Write out each line of the records below as a numbered list, skipping any blank lines. Leave the pictures out.

↓

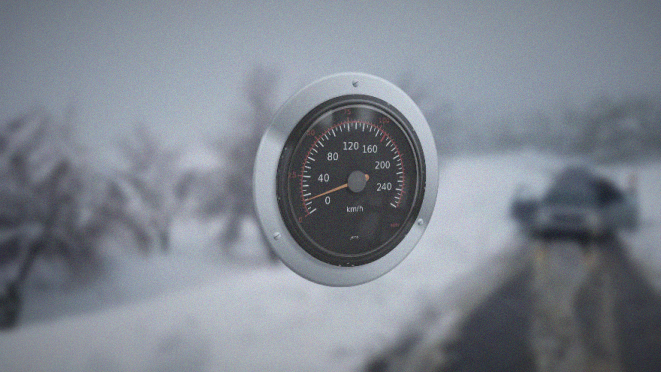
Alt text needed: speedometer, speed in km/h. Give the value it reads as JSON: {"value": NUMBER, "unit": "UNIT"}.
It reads {"value": 15, "unit": "km/h"}
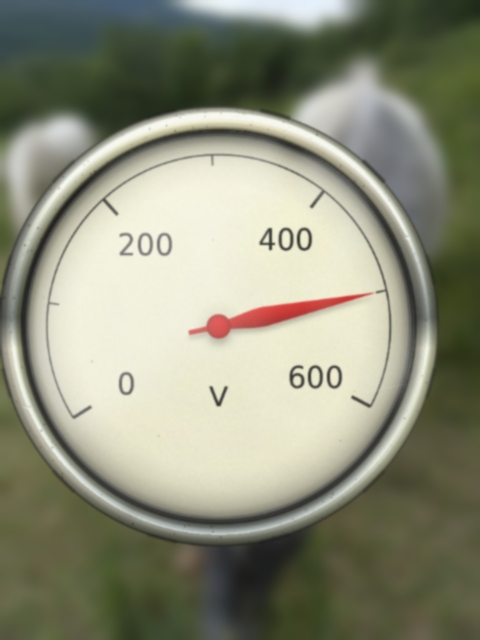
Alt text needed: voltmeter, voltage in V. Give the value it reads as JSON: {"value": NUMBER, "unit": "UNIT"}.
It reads {"value": 500, "unit": "V"}
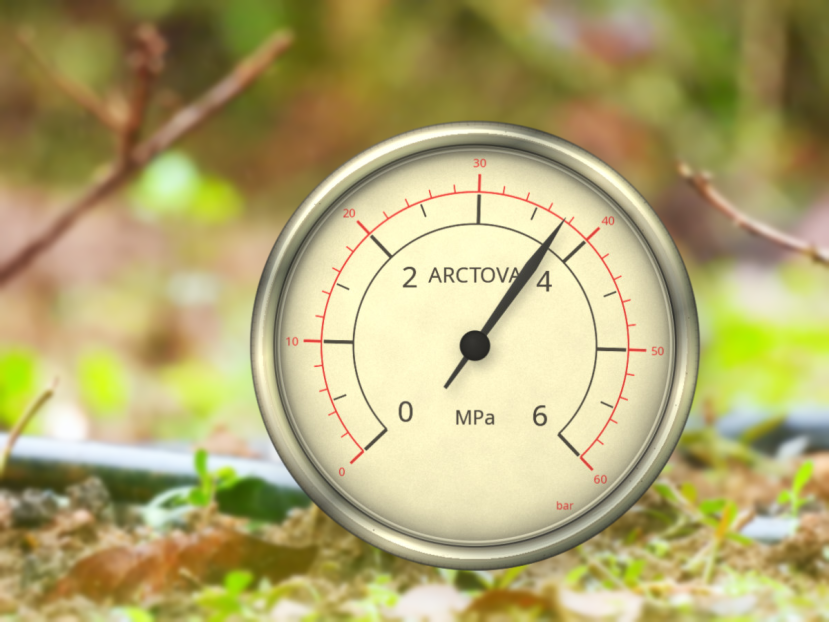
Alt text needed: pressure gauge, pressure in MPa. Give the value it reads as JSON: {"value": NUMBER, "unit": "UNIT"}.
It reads {"value": 3.75, "unit": "MPa"}
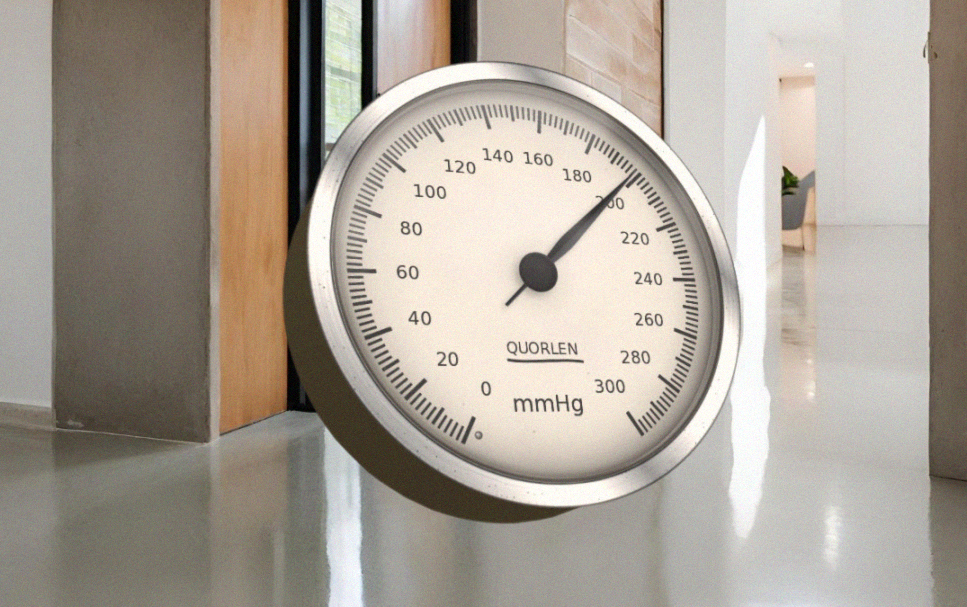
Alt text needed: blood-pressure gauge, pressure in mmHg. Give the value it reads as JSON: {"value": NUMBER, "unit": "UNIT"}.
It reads {"value": 198, "unit": "mmHg"}
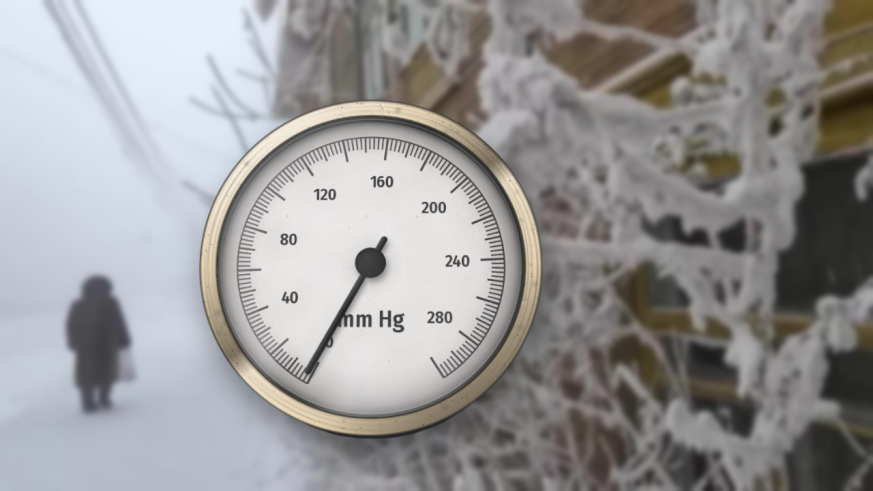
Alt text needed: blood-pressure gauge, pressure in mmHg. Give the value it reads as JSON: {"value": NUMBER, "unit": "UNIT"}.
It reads {"value": 2, "unit": "mmHg"}
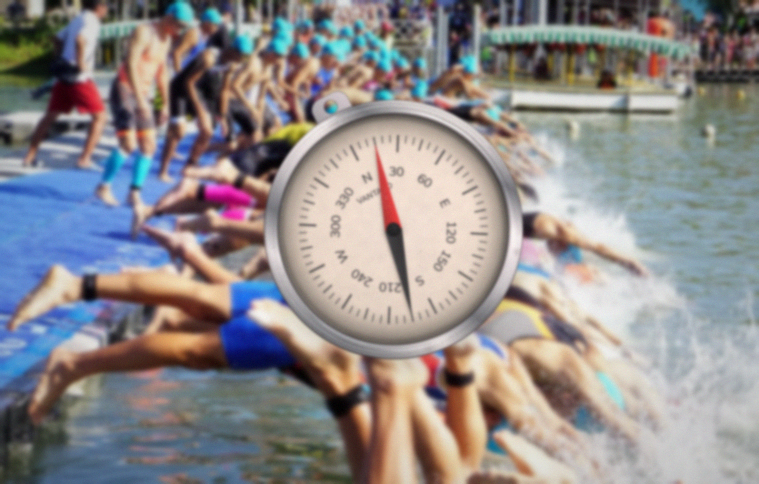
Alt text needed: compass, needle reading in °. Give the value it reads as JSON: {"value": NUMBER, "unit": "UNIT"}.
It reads {"value": 15, "unit": "°"}
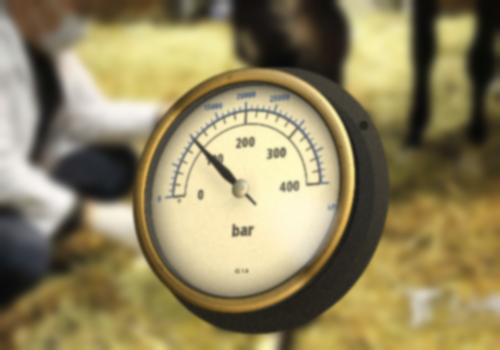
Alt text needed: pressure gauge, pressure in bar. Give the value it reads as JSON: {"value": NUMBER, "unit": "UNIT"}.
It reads {"value": 100, "unit": "bar"}
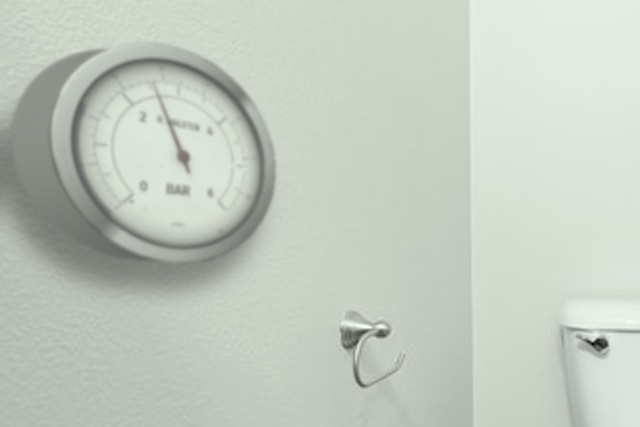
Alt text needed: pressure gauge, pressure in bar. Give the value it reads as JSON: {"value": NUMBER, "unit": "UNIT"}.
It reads {"value": 2.5, "unit": "bar"}
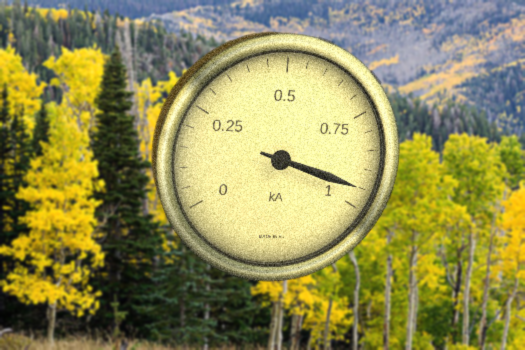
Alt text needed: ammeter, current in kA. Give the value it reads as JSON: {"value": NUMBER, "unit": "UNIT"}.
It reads {"value": 0.95, "unit": "kA"}
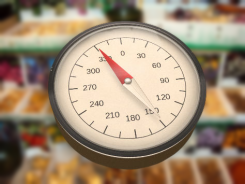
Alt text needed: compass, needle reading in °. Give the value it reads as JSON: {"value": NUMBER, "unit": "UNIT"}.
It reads {"value": 330, "unit": "°"}
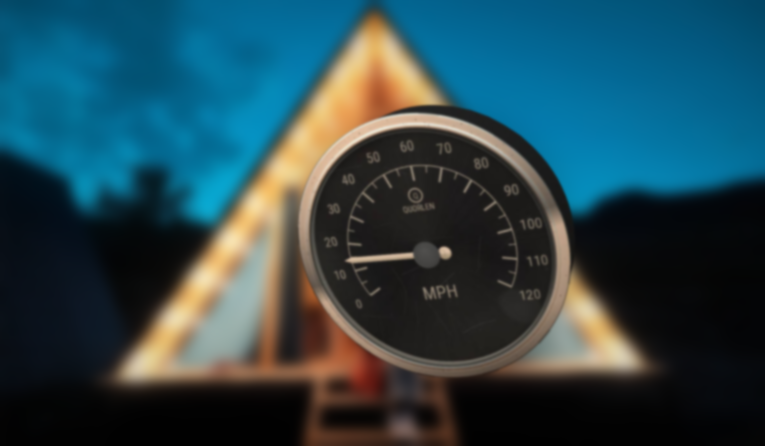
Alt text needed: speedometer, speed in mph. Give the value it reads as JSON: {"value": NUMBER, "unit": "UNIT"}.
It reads {"value": 15, "unit": "mph"}
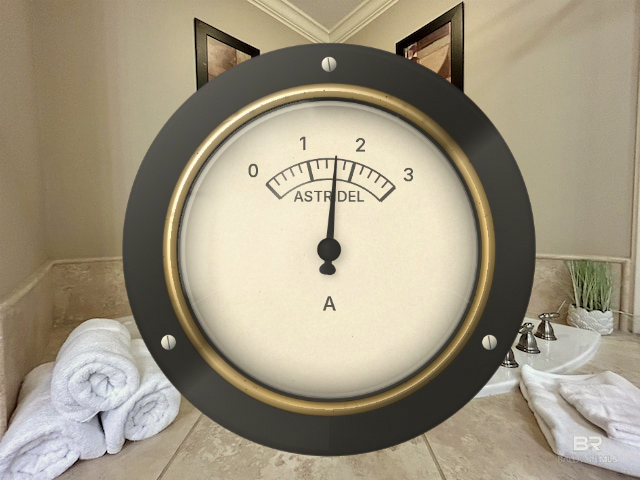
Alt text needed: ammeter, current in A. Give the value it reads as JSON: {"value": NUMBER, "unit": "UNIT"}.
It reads {"value": 1.6, "unit": "A"}
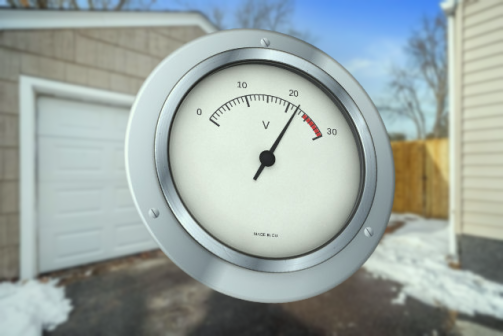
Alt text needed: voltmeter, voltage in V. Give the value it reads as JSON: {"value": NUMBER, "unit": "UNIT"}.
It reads {"value": 22, "unit": "V"}
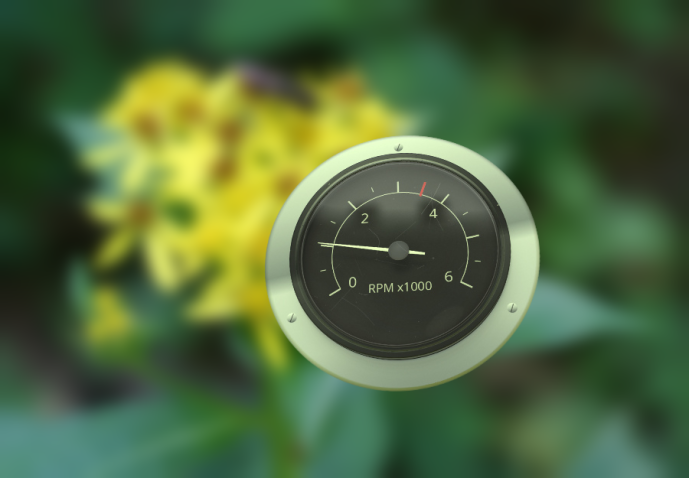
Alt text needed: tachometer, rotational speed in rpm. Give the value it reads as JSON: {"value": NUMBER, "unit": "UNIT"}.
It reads {"value": 1000, "unit": "rpm"}
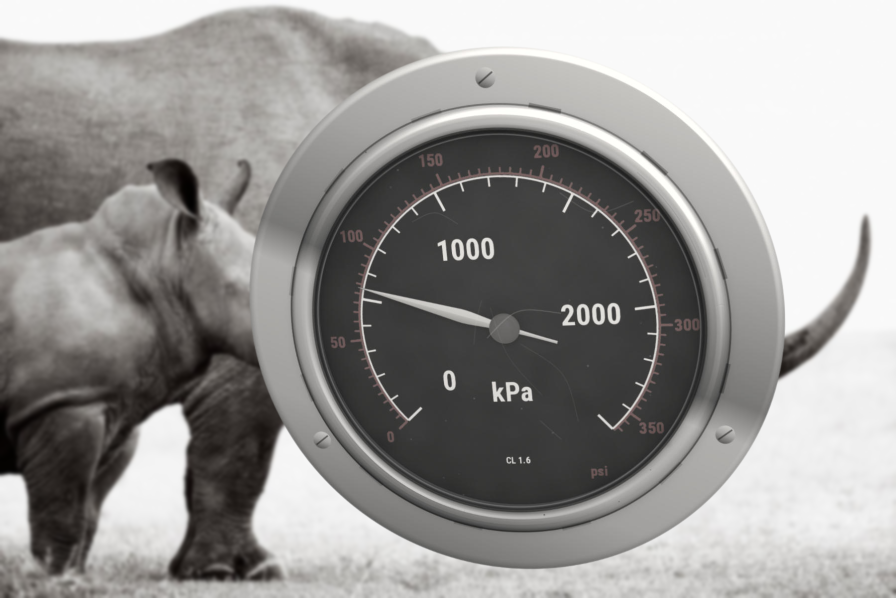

↑

■ Solution
1. Alt text needed: speedometer, speed in km/h. Give the value it reads as JSON: {"value": NUMBER, "unit": "UNIT"}.
2. It reads {"value": 15, "unit": "km/h"}
3. Alt text needed: voltmeter, voltage in V. Give the value it reads as JSON: {"value": NUMBER, "unit": "UNIT"}.
4. It reads {"value": 500, "unit": "V"}
5. Alt text needed: pressure gauge, pressure in MPa. Give the value it reads as JSON: {"value": NUMBER, "unit": "UNIT"}.
6. It reads {"value": 3.75, "unit": "MPa"}
7. Alt text needed: blood-pressure gauge, pressure in mmHg. Give the value it reads as JSON: {"value": NUMBER, "unit": "UNIT"}.
8. It reads {"value": 198, "unit": "mmHg"}
9. Alt text needed: blood-pressure gauge, pressure in mmHg. Give the value it reads as JSON: {"value": NUMBER, "unit": "UNIT"}.
10. It reads {"value": 2, "unit": "mmHg"}
11. Alt text needed: compass, needle reading in °. Give the value it reads as JSON: {"value": NUMBER, "unit": "UNIT"}.
12. It reads {"value": 15, "unit": "°"}
13. Alt text needed: pressure gauge, pressure in bar. Give the value it reads as JSON: {"value": NUMBER, "unit": "UNIT"}.
14. It reads {"value": 100, "unit": "bar"}
15. Alt text needed: pressure gauge, pressure in bar. Give the value it reads as JSON: {"value": NUMBER, "unit": "UNIT"}.
16. It reads {"value": 2.5, "unit": "bar"}
17. Alt text needed: ammeter, current in kA. Give the value it reads as JSON: {"value": NUMBER, "unit": "UNIT"}.
18. It reads {"value": 0.95, "unit": "kA"}
19. Alt text needed: compass, needle reading in °. Give the value it reads as JSON: {"value": NUMBER, "unit": "UNIT"}.
20. It reads {"value": 330, "unit": "°"}
21. Alt text needed: speedometer, speed in mph. Give the value it reads as JSON: {"value": NUMBER, "unit": "UNIT"}.
22. It reads {"value": 15, "unit": "mph"}
23. Alt text needed: ammeter, current in A. Give the value it reads as JSON: {"value": NUMBER, "unit": "UNIT"}.
24. It reads {"value": 1.6, "unit": "A"}
25. Alt text needed: voltmeter, voltage in V. Give the value it reads as JSON: {"value": NUMBER, "unit": "UNIT"}.
26. It reads {"value": 22, "unit": "V"}
27. Alt text needed: tachometer, rotational speed in rpm. Give the value it reads as JSON: {"value": NUMBER, "unit": "UNIT"}.
28. It reads {"value": 1000, "unit": "rpm"}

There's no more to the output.